Make an exact transcript of the lines in the data below, starting with the one containing "decisões tomadas não estava formalizado." and going on through the one containing "2026 © Car Lock Systems", with both included and the pictures left out.

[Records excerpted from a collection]

==*==

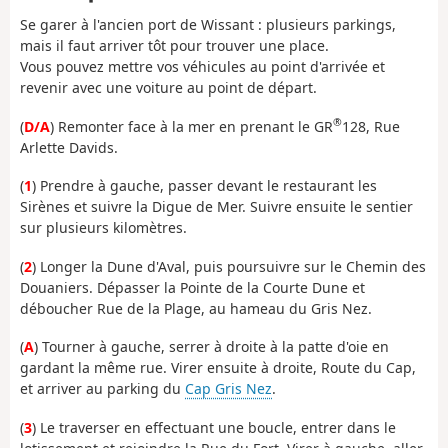
Se garer à l'ancien port de Wissant : plusieurs parkings,
mais il faut arriver tôt pour trouver une place.
Vous pouvez mettre vos véhicules au point d'arrivée et
revenir avec une voiture au point de départ.
®
(
D/A
) Remonter face à la mer en prenant le GR
128, Rue
Arlette Davids.
(
1
) Prendre à gauche, passer devant le restaurant les
Sirènes et suivre la Digue de Mer. Suivre ensuite le sentier
sur plusieurs kilomètres.
(
2
) Longer la Dune d'Aval, puis poursuivre sur le Chemin des
Douaniers. Dépasser la Pointe de la Courte Dune et
déboucher Rue de la Plage, au hameau du Gris Nez.
(
A
) Tourner à gauche, serrer à droite à la patte d'oie en
gardant la même rue. Virer ensuite à droite, Route du Cap,
et arriver au parking du
Cap Gris Nez
.
(
3
) Le traverser en effectuant une boucle, entrer dans le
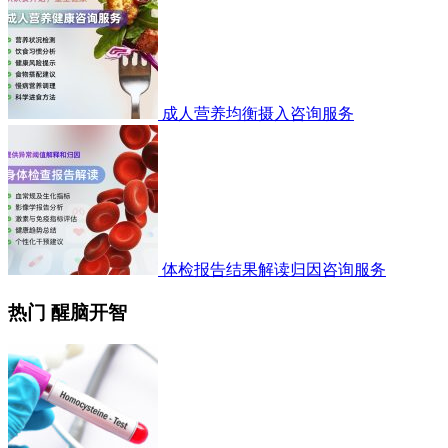
成人营养均衡摄入咨询服务
体检报告结果解读归因咨询服务
热门 醒脑开智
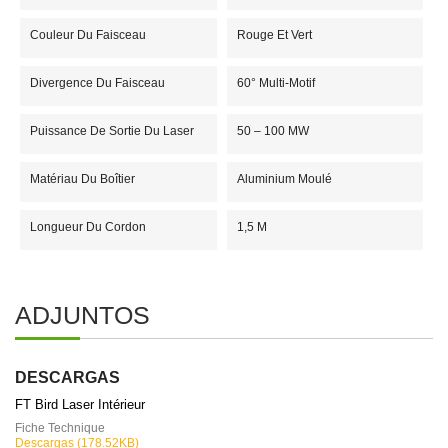
Couleur Du Faisceau
Rouge Et Vert
Divergence Du Faisceau
60° Multi-Motif
Puissance De Sortie Du Laser
50 – 100 MW
Matériau Du Boîtier
Aluminium Moulé
Longueur Du Cordon
1,5 M
ADJUNTOS
DESCARGAS
FT Bird Laser Intérieur
Fiche Technique
Descargas (178.52KB)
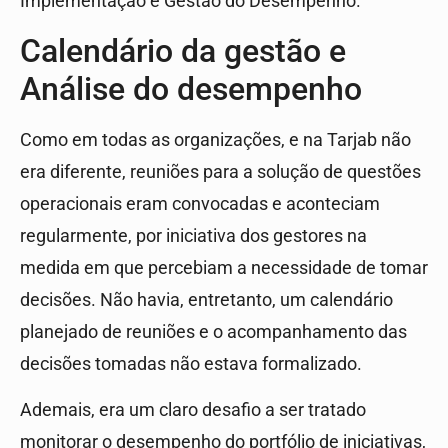
Implementação e Gestão do Desempenho.
Calendário da gestão e
Análise do desempenho
Como em todas as organizações, e na Tarjab não
era diferente, reuniões para a solução de questões
operacionais eram convocadas e aconteciam
regularmente, por iniciativa dos gestores na
medida em que percebiam a necessidade de tomar
decisões. Não havia, entretanto, um calendário
planejado de reuniões e o acompanhamento das
decisões tomadas não estava formalizado.
Ademais, era um claro desafio a ser tratado
monitorar o desempenho do portfólio de iniciativas,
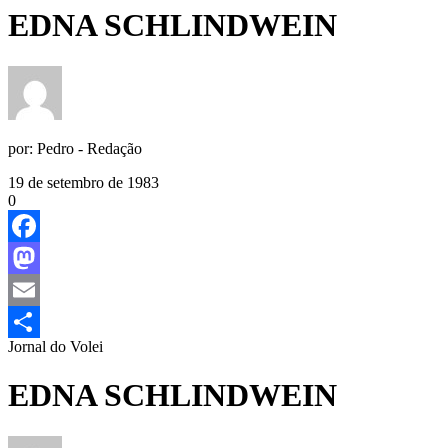
EDNA SCHLINDWEIN
por:
Pedro - Redação
19 de setembro de 1983
0
Facebook
Mastodon
Email
Jornal do Volei
Share
EDNA SCHLINDWEIN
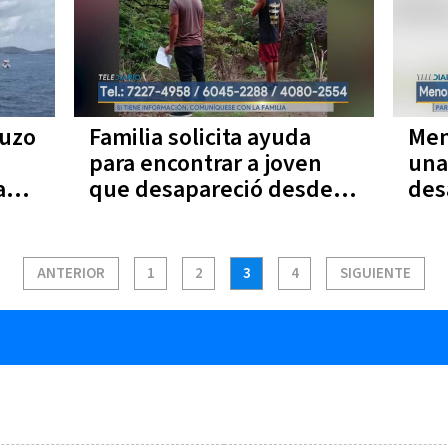
buzo
Familia solicita ayuda
Men
para encontrar a joven
una
a
que desapareció desde el
des
3 de abril
ANTERIOR
1
2
3
4
SIGUIENTE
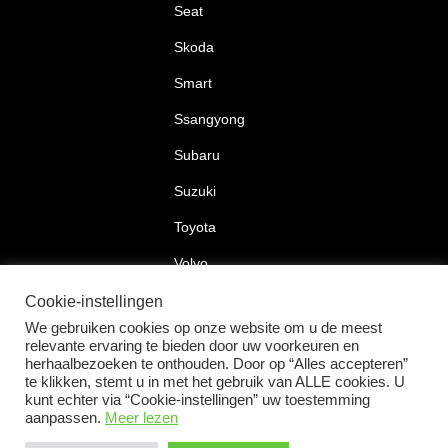
Seat
Skoda
Smart
Ssangyong
Subaru
Suzuki
Toyota
Volvo
Volkswagen
Cookie-instellingen
We gebruiken cookies op onze website om u de meest
relevante ervaring te bieden door uw voorkeuren en
herhaalbezoeken te onthouden. Door op “Alles accepteren”
te klikken, stemt u in met het gebruik van ALLE cookies. U
2026 © Car Lock Systems
kunt echter via “Cookie-instellingen” uw toestemming
aanpassen.
Meer lezen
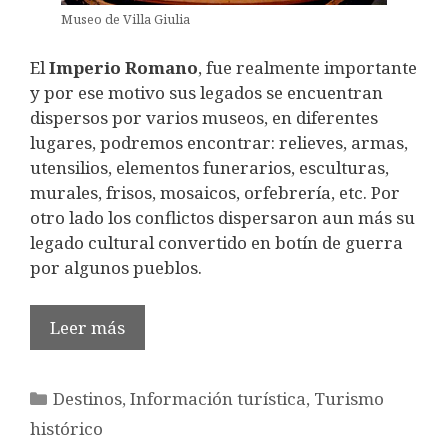
Museo de Villa Giulia
El
Imperio
Romano
, fue realmente importante
y por ese motivo sus legados se encuentran
dispersos por varios museos, en diferentes
lugares, podremos encontrar: relieves, armas,
utensilios, elementos funerarios, esculturas,
murales, frisos, mosaicos, orfebrería, etc. Por
otro lado los conflictos dispersaron aun más su
legado cultural convertido en botín de guerra
por algunos pueblos.
Leer más
Categorías
Destinos
,
Información turística
,
Turismo
histórico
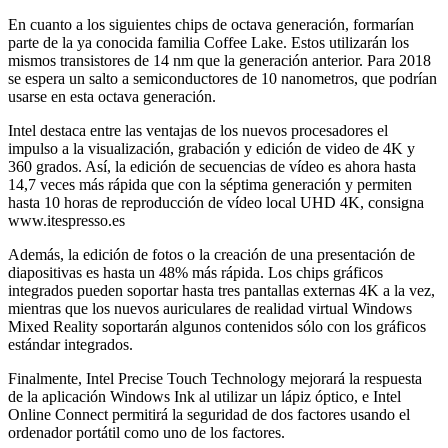
En cuanto a los siguientes chips de octava generación, formarían
parte de la ya conocida familia Coffee Lake. Estos utilizarán los
mismos transistores de 14 nm que la generación anterior. Para 2018
se espera un salto a semiconductores de 10 nanometros, que podrían
usarse en esta octava generación.
Intel destaca entre las ventajas de los nuevos procesadores el
impulso a la visualización, grabación y edición de video de 4K y
360 grados. Así, la edición de secuencias de vídeo es ahora hasta
14,7 veces más rápida que con la séptima generación y permiten
hasta 10 horas de reproducción de vídeo local UHD 4K, consigna
www.itespresso.es
Además, la edición de fotos o la creación de una presentación de
diapositivas es hasta un 48% más rápida. Los chips gráficos
integrados pueden soportar hasta tres pantallas externas 4K a la vez,
mientras que los nuevos auriculares de realidad virtual Windows
Mixed Reality soportarán algunos contenidos sólo con los gráficos
estándar integrados.
Finalmente, Intel Precise Touch Technology mejorará la respuesta
de la aplicación Windows Ink al utilizar un lápiz óptico, e Intel
Online Connect permitirá la seguridad de dos factores usando el
ordenador portátil como uno de los factores.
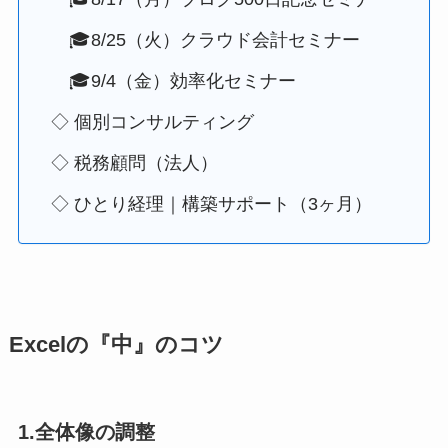
🎓8/25（火）クラウド会計セミナー
🎓9/4（金）効率化セミナー
◇ 個別コンサルティング
◇ 税務顧問（法人）
◇ ひとり経理｜構築サポート（3ヶ月）
Excelの『中』のコツ
1.全体像の調整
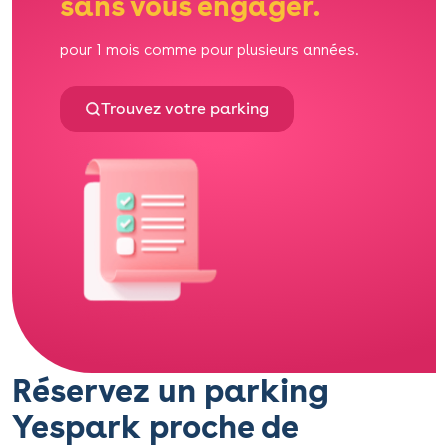
sans vous engager.
pour 1 mois comme pour plusieurs années.
Trouvez votre parking
Réservez un parking
Yespark proche de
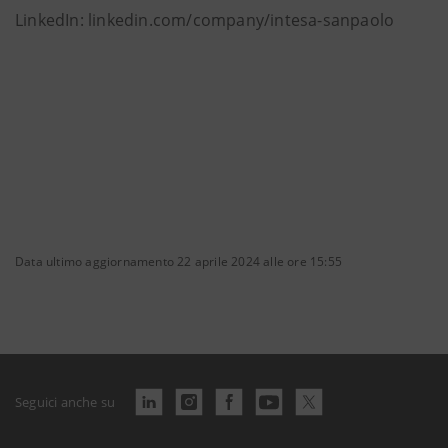
LinkedIn: linkedin.com/company/intesa-sanpaolo
Data ultimo aggiornamento 22 aprile 2024 alle ore 15:55
Seguici anche su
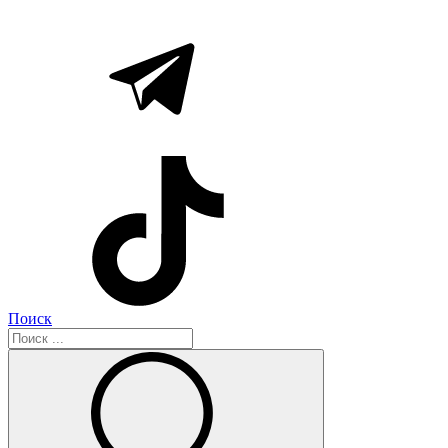
Поиск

==*==

= Solution for this exercise =
decisões tomadas não estava formalizado.
Ademais, era um claro desafio a ser tratado
monitorar o desempenho do portfólio de iniciativas,
EDNA SCHLINDWEIN
por:
Pedro - Redação
19 de setembro de 1983
0
Facebook
Mastodon
Email
Jornal do Volei
Share
EDNA SCHLINDWEIN
buzo
Familia solicita ayuda
Men
para encontrar a joven
una
a
que desapareció desde el
des
3 de abril
ANTERIOR
1
2
3
4
SIGUIENTE
Seat
Skoda
Smart
Ssangyong
Subaru
Suzuki
Toyota
Volvo
Volkswagen
Cookie-instellingen
We gebruiken cookies op onze website om u de meest
relevante ervaring te bieden door uw voorkeuren en
herhaalbezoeken te onthouden. Door op “Alles accepteren”
te klikken, stemt u in met het gebruik van ALLE cookies. U
2026 © Car Lock Systems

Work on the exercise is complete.